Drinking too much potable water has killed people but, like 2,4-D, it is safe if used in moderation; it's all about the dosage.
Pesticides sold for \residential use are no more "cosmetic" for our lawns and gardens than paint is for our houses. Lack of these cosmetics has an impact: In May, for example, the Toronto Star reported that 82 per cent of Toronto residents felt the area's pesticide ban had hurt the city's appearance. For an example closer to home, look at the mess of weeds in the District of North Vancouver.
To quote Daniel Patrick Moynihan, "Everyone is entitled to his own opinion, but not to his own facts." Unfortunately, unsupported and false "facts" result when emotions dominate debate.
There is a myth that natural is better than "scientifically" produced products. A question we put to friends is: "What fraction of man-made substances is carcinogenic?" Answer: about half. We then ask: "What fraction of natural substances is carcinogenic?" Surprisingly, the answer is also about half.

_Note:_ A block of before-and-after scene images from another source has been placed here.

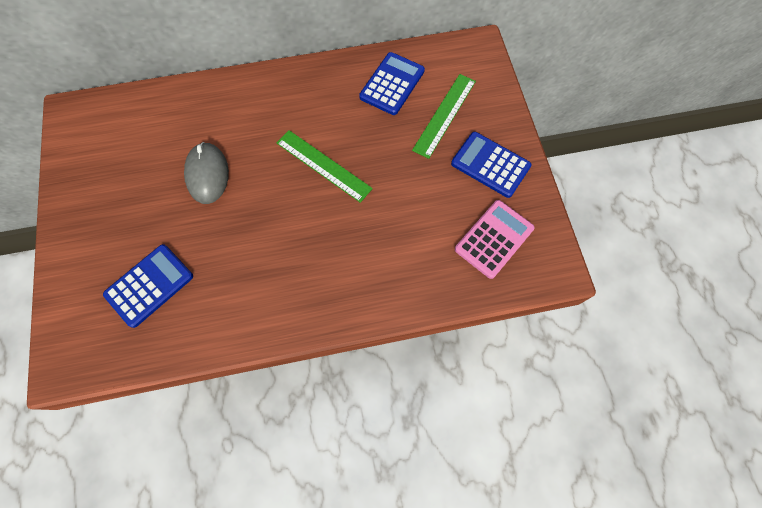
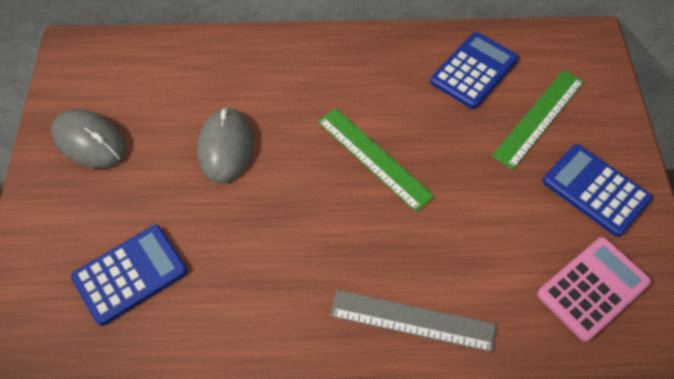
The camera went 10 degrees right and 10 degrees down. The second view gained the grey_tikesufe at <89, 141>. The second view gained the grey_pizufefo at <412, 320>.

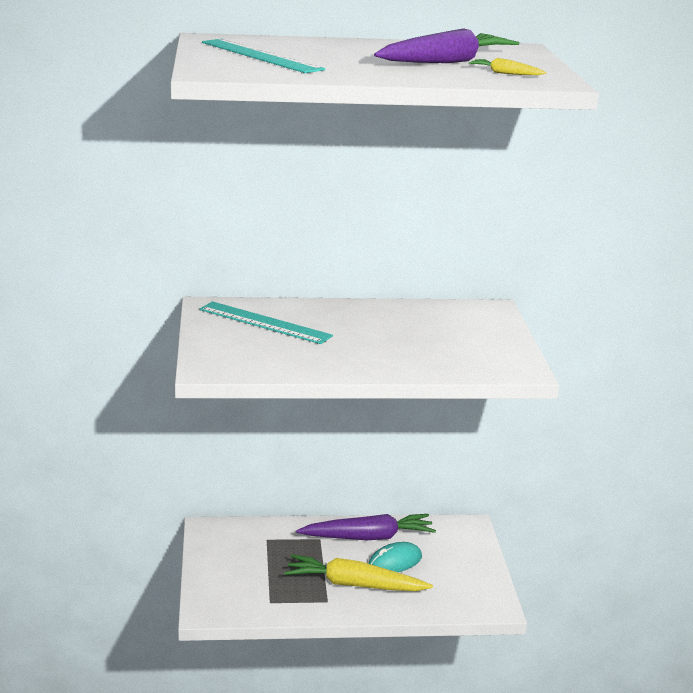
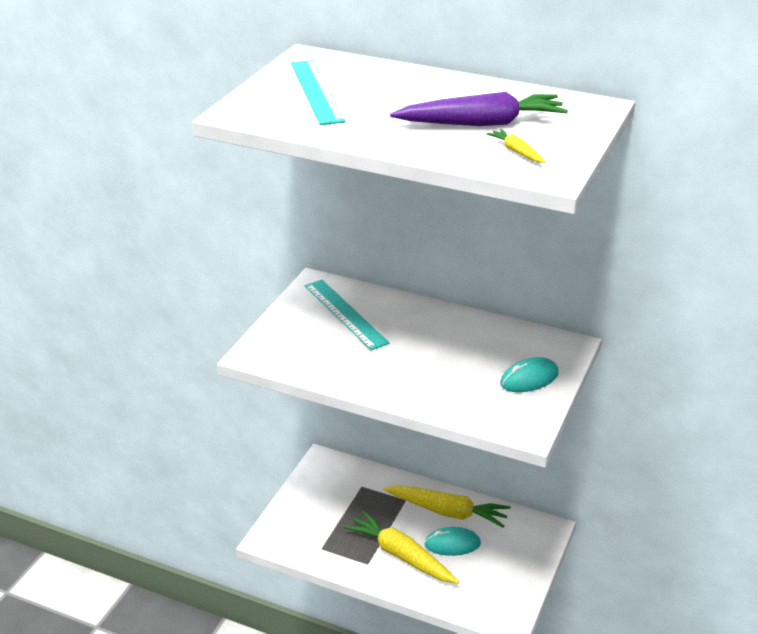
The camera went 30 degrees right and 10 degrees up. What was the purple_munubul at <368, 537> turned into the yellow_munubul at <447, 511>. The second view gained the turquoise_tikesufe at <529, 379>.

Further, man-made pesticides are extensively tested for safety, but natural ones are often not.
Mr. Major wonders why municipal golf courses use pesticides. It's because natural methods are ineffective and/or too costly.
The City of Hamilton's Pesticide sub-committee estimated its weed control costs would increase from $75,000 a year to nearly $12 million in moving to supposed alternatives to manufactured pesticides. When weed levels in city parks reached certain levels, the municipality used 2,4-D to get them back under control.
Lastly, Mr. Major laments that a municipal council "rolled their eyes" and ignored his anti-pesticide presentation.
In our opinion, given the tone of his recent column, we understand the council's reaction, assuming he presented the same attitude on that occasion.